The NHS is seeing thousands more cancer patients than in recent years and other cancer targets were met. But leading charities said the long-term breach represented a “fundamental failure within the NHS”.
“Latest figures show that 68 trusts in England have failed to meet the target leaving more than 5,000 people waiting more than 62 days to start urgent treatment – this is simply deplorable,” said Dr Fran Woodard, director of policy and research at Macmillan Cancer Support.
The target for patients referred for possible cancer to see a specialist within two weeks was met.
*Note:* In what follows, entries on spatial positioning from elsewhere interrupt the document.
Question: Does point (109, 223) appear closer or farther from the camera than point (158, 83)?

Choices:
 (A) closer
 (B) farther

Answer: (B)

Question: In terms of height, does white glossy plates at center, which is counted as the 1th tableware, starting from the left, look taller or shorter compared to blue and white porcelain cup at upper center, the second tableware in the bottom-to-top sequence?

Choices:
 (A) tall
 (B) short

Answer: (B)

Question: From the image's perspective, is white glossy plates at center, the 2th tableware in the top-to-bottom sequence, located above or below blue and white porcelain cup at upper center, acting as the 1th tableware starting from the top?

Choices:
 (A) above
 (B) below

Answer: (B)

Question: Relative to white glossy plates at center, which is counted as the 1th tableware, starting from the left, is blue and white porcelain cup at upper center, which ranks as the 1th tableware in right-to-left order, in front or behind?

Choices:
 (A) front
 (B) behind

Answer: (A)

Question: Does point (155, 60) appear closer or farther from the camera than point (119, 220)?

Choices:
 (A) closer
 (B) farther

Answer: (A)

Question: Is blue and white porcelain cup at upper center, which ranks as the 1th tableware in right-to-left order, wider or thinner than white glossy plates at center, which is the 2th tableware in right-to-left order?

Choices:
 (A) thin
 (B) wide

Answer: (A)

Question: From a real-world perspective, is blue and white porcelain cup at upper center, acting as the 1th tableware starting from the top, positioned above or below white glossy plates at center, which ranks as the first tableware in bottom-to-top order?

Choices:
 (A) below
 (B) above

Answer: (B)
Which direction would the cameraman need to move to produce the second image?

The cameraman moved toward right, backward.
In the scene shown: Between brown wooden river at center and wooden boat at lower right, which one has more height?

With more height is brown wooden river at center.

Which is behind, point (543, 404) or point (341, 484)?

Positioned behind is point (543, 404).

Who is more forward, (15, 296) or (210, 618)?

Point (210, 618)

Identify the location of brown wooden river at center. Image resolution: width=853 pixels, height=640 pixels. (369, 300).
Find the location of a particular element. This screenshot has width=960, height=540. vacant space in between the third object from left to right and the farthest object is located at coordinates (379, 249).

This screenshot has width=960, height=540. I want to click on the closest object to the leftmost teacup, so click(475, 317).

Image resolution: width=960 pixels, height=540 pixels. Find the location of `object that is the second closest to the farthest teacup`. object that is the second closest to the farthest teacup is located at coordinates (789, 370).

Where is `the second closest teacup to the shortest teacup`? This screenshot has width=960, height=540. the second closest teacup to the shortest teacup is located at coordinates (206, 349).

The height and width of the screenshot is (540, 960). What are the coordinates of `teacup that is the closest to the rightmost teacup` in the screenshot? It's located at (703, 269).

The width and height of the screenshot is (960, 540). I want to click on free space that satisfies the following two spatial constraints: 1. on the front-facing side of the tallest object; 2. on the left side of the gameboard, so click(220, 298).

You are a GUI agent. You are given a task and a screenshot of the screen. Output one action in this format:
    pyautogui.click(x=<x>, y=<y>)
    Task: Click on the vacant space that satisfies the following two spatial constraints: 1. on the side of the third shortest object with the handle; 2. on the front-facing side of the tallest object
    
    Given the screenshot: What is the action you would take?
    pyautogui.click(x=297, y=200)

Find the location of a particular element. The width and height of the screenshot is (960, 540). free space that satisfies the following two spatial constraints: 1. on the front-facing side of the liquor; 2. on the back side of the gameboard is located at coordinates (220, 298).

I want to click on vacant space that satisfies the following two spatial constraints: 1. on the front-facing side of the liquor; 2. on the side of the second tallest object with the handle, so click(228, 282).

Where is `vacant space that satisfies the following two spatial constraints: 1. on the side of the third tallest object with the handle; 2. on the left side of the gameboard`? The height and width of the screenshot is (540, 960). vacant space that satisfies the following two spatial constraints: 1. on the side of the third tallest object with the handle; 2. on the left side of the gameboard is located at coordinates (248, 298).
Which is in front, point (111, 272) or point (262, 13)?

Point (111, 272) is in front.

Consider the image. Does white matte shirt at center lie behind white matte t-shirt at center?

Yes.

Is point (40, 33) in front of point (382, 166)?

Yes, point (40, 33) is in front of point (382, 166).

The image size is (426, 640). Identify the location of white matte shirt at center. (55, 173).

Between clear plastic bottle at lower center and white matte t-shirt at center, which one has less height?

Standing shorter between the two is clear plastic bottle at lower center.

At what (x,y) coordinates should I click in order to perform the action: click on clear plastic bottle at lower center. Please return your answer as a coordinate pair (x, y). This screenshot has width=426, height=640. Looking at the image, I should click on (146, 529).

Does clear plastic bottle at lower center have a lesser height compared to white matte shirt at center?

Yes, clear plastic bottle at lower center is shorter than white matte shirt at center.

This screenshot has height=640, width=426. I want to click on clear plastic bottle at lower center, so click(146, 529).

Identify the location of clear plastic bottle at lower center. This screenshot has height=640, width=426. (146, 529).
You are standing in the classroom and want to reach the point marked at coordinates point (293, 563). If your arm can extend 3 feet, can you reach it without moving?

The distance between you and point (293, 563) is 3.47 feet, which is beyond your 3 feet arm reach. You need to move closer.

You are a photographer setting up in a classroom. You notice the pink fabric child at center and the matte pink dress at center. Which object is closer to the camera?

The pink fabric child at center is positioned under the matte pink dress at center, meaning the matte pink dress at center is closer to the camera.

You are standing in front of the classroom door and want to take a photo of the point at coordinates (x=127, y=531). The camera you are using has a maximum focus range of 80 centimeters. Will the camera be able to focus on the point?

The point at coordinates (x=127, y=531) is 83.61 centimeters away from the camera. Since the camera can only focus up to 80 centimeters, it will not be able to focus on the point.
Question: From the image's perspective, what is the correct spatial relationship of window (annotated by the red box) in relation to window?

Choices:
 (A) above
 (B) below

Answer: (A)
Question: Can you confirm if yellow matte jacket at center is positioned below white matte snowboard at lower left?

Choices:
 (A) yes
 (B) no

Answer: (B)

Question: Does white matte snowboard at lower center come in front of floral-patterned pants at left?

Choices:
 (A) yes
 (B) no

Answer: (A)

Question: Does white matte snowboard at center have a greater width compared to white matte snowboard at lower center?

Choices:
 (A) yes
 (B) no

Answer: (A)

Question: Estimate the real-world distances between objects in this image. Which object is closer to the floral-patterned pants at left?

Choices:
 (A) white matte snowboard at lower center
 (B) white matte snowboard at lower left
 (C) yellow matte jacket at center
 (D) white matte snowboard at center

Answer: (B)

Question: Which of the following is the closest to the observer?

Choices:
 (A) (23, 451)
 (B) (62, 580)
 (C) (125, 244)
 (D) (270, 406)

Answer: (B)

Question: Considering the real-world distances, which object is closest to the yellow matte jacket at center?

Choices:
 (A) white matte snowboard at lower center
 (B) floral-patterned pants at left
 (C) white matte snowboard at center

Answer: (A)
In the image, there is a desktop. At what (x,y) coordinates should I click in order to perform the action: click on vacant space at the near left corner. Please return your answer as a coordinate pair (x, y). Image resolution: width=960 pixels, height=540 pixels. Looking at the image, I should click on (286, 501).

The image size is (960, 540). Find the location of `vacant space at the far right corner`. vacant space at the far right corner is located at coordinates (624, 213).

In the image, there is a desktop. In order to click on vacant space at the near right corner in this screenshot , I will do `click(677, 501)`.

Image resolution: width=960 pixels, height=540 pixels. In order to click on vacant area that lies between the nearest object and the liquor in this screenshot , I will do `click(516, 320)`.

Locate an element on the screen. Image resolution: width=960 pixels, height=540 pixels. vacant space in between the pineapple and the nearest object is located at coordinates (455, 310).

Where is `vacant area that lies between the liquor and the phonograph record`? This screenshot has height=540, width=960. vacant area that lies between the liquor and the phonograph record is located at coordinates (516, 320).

A Department of Health spokeswoman said: “The NHS is dealing with 700,000 more cancer admissions this parliament compared to the last, while at the same time survival rates have risen to record levels – we are on track to save an extra 12,000 lives each year by 2015.”
Separate figures yesterday revealed the proportion of women screened for breast cancer in England has fallen for the third consecutive year. As of 31 March 2014, 75.9 per cent of the 5.64 million eligible women aged 53 to 70 had been screened within the last three years, figures from the Health and Social Care Information Centre showed.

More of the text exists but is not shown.